Reporter : Gatot Priyantono
Editor : Cahyani Harzi
Translator : Dhelia Gani


Menko Darmin Nasution Sanggah UMKM Terbuka untuk Investasi Asing
Menko Perekonomian Darmin Nasution (Foto: istimewa)

Jakarta (B2B) - Menteri Koordinator Perekonomian RI Darmin Nasution membantah tudingan bahwa pemerintah mengizinkan investasi asing untuk beroperasi di daerah yang disesuaikan untuk usaha mikro, kecil dan menengah (UMKM) dan koperasi. Daftar Negatif Investasi (DNI) 2018 adalah daftar area bisnis yang dekat dengan investasi asing dan investasi baru.

"Saya katakan bahwa tidak benar bahwa sektor usaha kecil terbuka bagi investasi asing," kata Menko Darmin Nasution kepada pers di Jakarta, Senin (19/11).
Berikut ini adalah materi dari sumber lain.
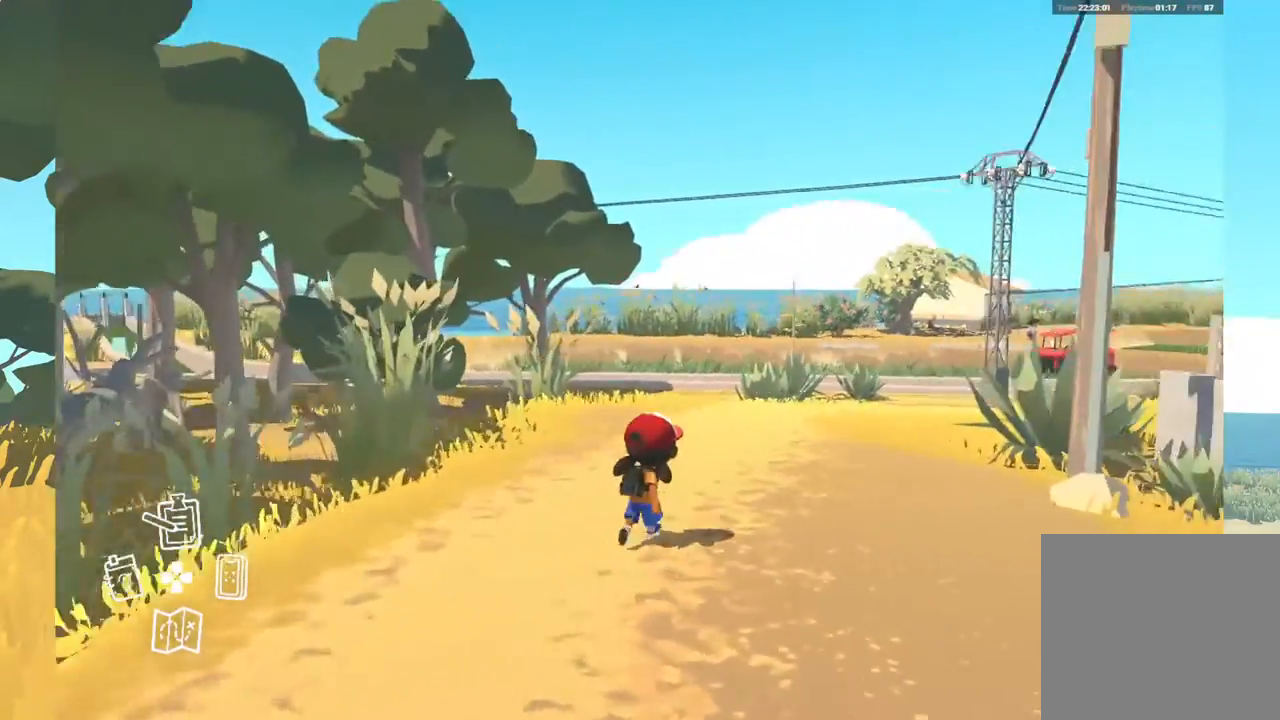
{"buttons": [], "left_stick": "center", "right_stick": "center", "events": [[100, "right_stick", "center"]]}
Protes dan tuduhan itu muncul karena salah persepsi atas empat bidang bisnis yang disesuaikan untuk UMKM dan koperasi di bawah DNI 2016. Empat bidang bisnis termasuk industri pengupasan dan pembersih umbi, industri percetakan kain, industri rajut terutama bordir dan gerai layanan internet.

"Mustahil investasi asing akan beroperasi di industri pengupasan dan pembersihan oto dan outlet layanan internet sebagai perusahaan investasi asing diperlukan untuk memulai bisnis dengan modal setidaknya Rp10 miliar. Mereka (bisnis) bukan usaha kelas Rp10 miliar," kata Darmin.

Jakarta (B2B) - Indonesian senior minister Darmin Nasution denies allegation that the government is allowing foreign investment to operate in areas appropriated for micro, small and medium scale enterprises or the UMKM and cooperatives. The Investment Negative List (DNI) 2018 is a list of business areas close to foreign investment and new investment.

"I say that it is not true that the small business sector is open to foreign investment," Darmin Nasution told reporters here on Monday

The protest and allegation came on wrong perception over four business areas which are appropriated for UMKM and cooperatives under the DNI of 2016. The four business areas include tuber peeling and cleaning industry, cloth printing industry, knitting industry particularly embroidery and internet service outlets.

"It is impossible that foreign investment would operate in tuber peeling and cleaning industry and internet service outlets as a foreign investment company is required to start business with a capital of at least Rp10 billion. Those (businesses) are not Rp10-billion class venture," Mr Nasution said.